Graceful shutdown as the reverse data flow, plus an explicit exit. Tear down outermost-first, drain at every layer, force-exit at the end. The order is dictated by the dependency graph; the rigour comes from writing the order down somewhere people will read it.
App factory split. The file you node X.js and the file you import Y from "X.js" should never be the same file. Construction is one job. Startup is another. Don’t merge them.
ADRs as the durable memory of decisions. Numbered, dated, with Context/Decision/Rationale/Alternatives/Consequences. Cheap to write at the moment of decision; expensive to reconstruct later; invaluable when future you (or future a teammate) wants to know why.
Name the gaps in your test coverage. Untested code is fine. Untested code that’s not labelled as such is a debt.
Standing context for AI assistants is leverage. Hard invariants written down once stop being re-explained every session. The discipline is the same as writing good ADRs: capture the reasoning durably so each consumer (human or AI) doesn’t have to reconstruct it.

Ten patterns. Seven of them I knew before this project, but I knew them as names; I now know them as muscle memory. Three of them (the ADR habit, the gap-naming, the standing-context discipline) I either invented or stole during this project, and they’re the ones I’m taking forward most aggressively into the next one.

A closing note

EventHorizon was a learning project. The domain (telemetry events) was scaffolding; the plumbing was the point. I started it because I wanted to internalise the patterns of message-driven backends, not just be able to describe them. Eleven blog posts later, I think the internalisation worked.

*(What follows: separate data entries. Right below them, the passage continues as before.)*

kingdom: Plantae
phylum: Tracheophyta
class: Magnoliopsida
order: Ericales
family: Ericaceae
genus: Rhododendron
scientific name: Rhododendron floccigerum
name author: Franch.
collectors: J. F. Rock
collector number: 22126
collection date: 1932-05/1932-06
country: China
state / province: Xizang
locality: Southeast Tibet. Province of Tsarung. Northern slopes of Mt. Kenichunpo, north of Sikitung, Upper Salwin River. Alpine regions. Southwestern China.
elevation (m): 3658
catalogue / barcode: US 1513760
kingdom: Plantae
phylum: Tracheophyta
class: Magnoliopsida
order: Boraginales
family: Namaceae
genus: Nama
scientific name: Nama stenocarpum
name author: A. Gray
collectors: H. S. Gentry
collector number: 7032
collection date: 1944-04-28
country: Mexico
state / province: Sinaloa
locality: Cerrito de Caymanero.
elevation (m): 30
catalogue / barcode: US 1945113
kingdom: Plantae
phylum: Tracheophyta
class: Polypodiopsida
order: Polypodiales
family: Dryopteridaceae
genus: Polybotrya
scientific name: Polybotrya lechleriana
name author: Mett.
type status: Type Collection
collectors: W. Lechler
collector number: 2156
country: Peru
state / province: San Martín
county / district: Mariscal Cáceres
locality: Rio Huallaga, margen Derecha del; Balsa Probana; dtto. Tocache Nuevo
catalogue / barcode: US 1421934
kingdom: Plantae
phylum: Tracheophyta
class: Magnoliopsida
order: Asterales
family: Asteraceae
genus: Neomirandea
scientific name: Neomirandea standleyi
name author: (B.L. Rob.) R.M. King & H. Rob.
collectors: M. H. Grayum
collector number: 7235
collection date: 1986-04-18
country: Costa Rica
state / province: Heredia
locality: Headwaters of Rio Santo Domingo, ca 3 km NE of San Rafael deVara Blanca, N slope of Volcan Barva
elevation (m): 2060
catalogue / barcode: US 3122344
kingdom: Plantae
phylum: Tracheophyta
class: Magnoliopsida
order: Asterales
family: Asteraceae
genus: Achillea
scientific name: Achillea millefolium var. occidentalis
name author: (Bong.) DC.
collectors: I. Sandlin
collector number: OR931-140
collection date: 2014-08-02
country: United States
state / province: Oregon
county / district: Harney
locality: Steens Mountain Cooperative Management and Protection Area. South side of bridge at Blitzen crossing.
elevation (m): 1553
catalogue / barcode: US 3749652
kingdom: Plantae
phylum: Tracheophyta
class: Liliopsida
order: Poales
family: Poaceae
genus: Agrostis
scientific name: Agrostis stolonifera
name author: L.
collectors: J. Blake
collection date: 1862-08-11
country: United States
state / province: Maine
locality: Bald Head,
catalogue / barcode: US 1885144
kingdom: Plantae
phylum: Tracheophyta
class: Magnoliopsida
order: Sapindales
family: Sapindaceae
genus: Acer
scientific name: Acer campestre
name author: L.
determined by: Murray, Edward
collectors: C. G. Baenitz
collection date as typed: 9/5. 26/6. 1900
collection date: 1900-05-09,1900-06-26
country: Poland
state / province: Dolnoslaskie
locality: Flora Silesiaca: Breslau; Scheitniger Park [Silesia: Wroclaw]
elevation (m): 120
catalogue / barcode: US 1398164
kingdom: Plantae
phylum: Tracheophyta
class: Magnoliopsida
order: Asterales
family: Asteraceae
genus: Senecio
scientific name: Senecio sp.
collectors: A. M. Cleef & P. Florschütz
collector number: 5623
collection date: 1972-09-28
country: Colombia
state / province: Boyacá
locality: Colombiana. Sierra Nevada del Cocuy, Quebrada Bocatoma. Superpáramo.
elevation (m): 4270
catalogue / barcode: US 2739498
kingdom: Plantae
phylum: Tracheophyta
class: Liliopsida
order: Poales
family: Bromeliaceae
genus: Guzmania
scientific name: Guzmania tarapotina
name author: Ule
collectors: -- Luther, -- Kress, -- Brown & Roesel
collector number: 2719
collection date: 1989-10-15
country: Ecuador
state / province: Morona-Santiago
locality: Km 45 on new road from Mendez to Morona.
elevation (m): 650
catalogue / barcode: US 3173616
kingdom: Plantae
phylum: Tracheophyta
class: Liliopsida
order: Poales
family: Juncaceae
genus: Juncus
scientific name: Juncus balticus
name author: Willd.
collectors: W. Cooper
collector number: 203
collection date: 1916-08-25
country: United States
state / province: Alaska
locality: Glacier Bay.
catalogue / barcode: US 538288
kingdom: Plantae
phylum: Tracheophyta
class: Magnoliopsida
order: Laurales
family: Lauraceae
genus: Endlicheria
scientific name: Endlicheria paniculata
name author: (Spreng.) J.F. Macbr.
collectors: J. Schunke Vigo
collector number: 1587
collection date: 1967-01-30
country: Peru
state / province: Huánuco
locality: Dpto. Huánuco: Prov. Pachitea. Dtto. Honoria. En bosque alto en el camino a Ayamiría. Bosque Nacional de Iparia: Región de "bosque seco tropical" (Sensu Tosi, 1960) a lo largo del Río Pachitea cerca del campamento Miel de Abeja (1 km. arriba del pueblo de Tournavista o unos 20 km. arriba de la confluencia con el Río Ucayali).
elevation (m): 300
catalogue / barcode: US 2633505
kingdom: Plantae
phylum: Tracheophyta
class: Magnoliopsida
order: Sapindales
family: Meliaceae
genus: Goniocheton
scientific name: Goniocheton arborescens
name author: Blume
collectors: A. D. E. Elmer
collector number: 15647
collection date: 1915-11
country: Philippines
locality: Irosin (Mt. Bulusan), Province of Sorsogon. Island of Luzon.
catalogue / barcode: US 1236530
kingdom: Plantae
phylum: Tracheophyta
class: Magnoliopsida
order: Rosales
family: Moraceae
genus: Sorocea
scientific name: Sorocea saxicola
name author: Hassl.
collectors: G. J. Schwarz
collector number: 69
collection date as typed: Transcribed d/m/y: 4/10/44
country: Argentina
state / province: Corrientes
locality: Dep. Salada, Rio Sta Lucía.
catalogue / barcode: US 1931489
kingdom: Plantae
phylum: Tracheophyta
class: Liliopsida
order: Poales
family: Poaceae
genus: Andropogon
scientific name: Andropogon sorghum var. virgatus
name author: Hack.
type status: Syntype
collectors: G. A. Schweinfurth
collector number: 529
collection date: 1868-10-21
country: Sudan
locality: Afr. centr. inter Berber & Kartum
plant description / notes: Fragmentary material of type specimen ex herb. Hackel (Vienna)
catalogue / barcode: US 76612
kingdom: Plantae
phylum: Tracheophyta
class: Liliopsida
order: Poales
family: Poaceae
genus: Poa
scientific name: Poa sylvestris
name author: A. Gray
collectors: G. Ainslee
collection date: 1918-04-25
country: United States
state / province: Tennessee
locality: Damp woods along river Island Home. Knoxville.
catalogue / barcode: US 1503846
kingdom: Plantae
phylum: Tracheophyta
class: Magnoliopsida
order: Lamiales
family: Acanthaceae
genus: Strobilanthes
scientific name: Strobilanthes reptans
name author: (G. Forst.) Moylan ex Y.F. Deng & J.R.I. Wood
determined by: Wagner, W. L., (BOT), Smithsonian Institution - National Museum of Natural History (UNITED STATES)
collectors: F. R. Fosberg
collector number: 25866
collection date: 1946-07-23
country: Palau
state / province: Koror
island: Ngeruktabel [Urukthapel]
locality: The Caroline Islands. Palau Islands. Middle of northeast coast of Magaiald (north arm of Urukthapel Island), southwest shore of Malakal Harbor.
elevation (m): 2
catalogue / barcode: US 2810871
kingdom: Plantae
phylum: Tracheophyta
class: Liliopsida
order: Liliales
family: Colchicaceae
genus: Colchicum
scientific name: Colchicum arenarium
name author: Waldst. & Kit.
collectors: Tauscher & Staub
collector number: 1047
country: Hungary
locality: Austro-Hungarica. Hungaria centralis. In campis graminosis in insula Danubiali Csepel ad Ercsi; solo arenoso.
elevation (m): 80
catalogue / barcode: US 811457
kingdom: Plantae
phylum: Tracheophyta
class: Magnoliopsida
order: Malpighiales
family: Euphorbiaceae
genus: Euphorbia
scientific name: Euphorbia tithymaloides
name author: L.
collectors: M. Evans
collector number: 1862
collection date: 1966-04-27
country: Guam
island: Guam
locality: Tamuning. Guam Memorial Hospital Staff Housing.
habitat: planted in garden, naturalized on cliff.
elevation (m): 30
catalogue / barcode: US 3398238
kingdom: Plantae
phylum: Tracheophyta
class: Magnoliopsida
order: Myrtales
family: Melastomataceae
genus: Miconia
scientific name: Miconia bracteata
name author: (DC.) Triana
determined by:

The funny thing about writing a series of blog posts about a learning project is that the writing itself becomes part of the learning. Several of these posts forced me to articulate things I’d been treating as tacit knowledge. The “seven-step shutdown” post made me realise that I had been keeping the order in my head; writing it out exposed two ambiguities I then went back and fixed in the code. The “three strikes” post made me notice that I had no real plan for what to do with the dead-letter queue once messages started accumulating there.

The blog posts were the second test suite. Not in the sense of verifying behaviour — that’s what the unit tests are for — but in the sense of verifying understanding. If you can’t write a clean post about why a pattern is correct, you don’t understand it well enough to defend it under pressure. Writing was the pressure.

Thanks for reading the series. The code is in the repo if you want to look at it; the LEARNING_LOG has the flashcard-format study notes if you want the same content as Q&A pairs; the ADRs have the design-decision trail. Everything I wanted to leave behind from this project is on the file system, and that’s, by design, the durable artifact.

Next project starts with one assistant, one context file, and an ADR-001 titled “We will write ADRs.” The cycle continues.